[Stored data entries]
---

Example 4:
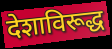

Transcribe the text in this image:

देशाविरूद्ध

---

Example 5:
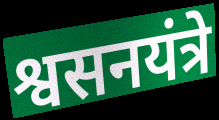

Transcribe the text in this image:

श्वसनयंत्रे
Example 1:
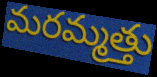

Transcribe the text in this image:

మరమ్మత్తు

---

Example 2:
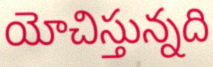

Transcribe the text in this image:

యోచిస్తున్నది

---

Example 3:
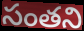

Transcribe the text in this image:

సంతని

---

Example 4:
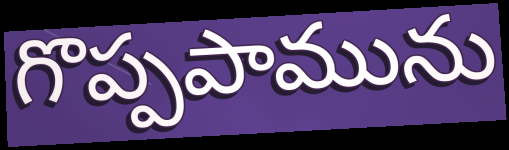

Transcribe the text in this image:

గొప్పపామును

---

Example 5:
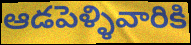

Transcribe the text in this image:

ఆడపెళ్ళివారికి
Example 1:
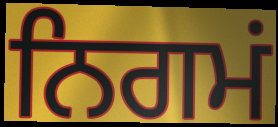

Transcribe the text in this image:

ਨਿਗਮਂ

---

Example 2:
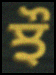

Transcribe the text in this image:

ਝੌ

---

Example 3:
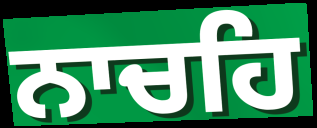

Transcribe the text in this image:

**WORK TO BE COMPLETED**
Write out the entries again word for word. Do not include the pictures.

**SOLUTION FOR THIS PROBLEM**
---

Example 4:

Transcribe the text in this image:

देशाविरूद्ध

---

Example 5:

Transcribe the text in this image:

श्वसनयंत्रे
Example 1:

Transcribe the text in this image:

మరమ్మత్తు

---

Example 2:

Transcribe the text in this image:

యోచిస్తున్నది

---

Example 3:

Transcribe the text in this image:

సంతని

---

Example 4:

Transcribe the text in this image:

గొప్పపామును

---

Example 5:

Transcribe the text in this image:

ఆడపెళ్ళివారికి
Example 1:

Transcribe the text in this image:

ਨਿਗਮਂ

---

Example 2:

Transcribe the text in this image:

ਝੌ

---

Example 3:

Transcribe the text in this image:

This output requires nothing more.